Ordinarily, a parliamentary election should have settled many a controversy the nation was caught up with earlier, allowing the new Lok Sabha and the government to get on with the business of governance. The battle fatigue and ups and downs the politicians experienced should have had enough sobering effect forbidding them from indulging in some of their destructive inclinations.
However, instead of peace descending on the scene, an atmosphere of confrontation seems to be developing which bodes ill for the country and the political system. The emerging tensions can do damage to Parliament particularly.
Partly, the current political tensions are in-built in the nature of the verdict which threw the BJP-led NDA out of power and replaced it with a coalition led by the Congress party.
Neither alliance was prepared for the poll outcome. For the BJP, it came as a shock; for the Congress, it came as a pleasant surprise and in a way it had to improvise while forming the government.
Mrs Sonia Gandhi had almost become Prime Minister, and had she taken the oath of office, she would have handed the BJP an excellent issue for revival. She, however, declined the job and deprived the BJP of an opportunity to exploit what might become a divisive question for the country.

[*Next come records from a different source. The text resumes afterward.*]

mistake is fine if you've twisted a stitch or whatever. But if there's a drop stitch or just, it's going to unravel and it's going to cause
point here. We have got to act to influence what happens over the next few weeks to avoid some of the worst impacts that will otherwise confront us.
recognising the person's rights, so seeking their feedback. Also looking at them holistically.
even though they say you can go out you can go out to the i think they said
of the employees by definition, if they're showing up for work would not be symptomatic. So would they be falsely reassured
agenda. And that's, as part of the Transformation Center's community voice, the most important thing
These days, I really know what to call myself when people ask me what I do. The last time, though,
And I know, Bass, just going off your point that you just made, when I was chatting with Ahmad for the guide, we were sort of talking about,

The ruling alliance and the BJP— which, having tasted power, is yet to reconcile itself to sitting on the opposition benches— are heading for a showdown on the issue of the presence of ministers with a history of crime.
The BJP-led boycott of the new Lok Sabha’s opening session, including a vote and debate on the President’s Address, has left a scar on the Lok Sabha’s record and there are unfortunately voices in the BJP that the party should continue to boycott the proceedings until the tainted ministers are thrown out of Dr Manmohan Singh’s government. The row over the dismissal of the BJP’s governors has only made the atmosphere more acrimonious.
Unless the Speaker, Mr Somnath Chatterjee, succeeds in bringing about a compromise, the government-Opposition face-off might become more bitter. Neither the ruling alliance nor the BJP combine is going to come out of it. The casualty is going to be Parliament the people have elected with some hope.
No political party is realising that the people might lose faith in Parliament which is supposed to take care of their interests. If only the politicians knew what cost the nation will have to pay in case the Fourteenth Lok Sabha loses the trust of the electors so early in its career.
The ruling alliance can certainly be faulted for including Messrs Taslimuddin and Company in the government. The people are finding it hard to accept its argument that political compulsions and skewed arithmetic of the new Lok Sabha had left it with no choice but to induct these gentlemen, who ought to have been kept at a distance from the government. No one in the country can relish the sight of these unsavoury characters sitting behind Prime Minister Manmohan Singh on the Treasury Benches and the people are also not going to be impressed by the argument that charges against Messrs Taslimuddin and others have not yet led to their conviction and as such they can easily be made ministers.
These worthies with impressive crime records will have to be willy-nilly thrown out of the government one day. The question before the Congress is whether they are shown the door now, or only when it is brought under greater pressure when the BJP would take the credit for their ouster.
The key issue at the moment, however, is whether the BJP and its allies should whip up a frenzied atmosphere, bringing the functioning of Parliament to a halt, and derailing the vital discussion even on the General Budget in which people have a greater stake than the political parties themselves.
The BJP leaders must think about the cost the party will have to pay if they allow the budget being passed with just a voice vote by a truncated House. Such treatment given to the President’s Address by the Opposition was unpopular with the people; blocking discussion on the general Budget would be more so.
The people certainly want the criminals to be weeded out not only from the Council of Ministers, but also from Parliament, the state legislatures and even from the political parties themselves.
Every political party has been giving tickets to criminals, or using their money or muscle to win elections at different levels and degrees. No political party’s hands are absolutely clean on this account.
The danger from criminals is common to all parties which need to join hands to deny the crooks any role or party tickets. This would require a consensual approach and cooperation and not confrontation.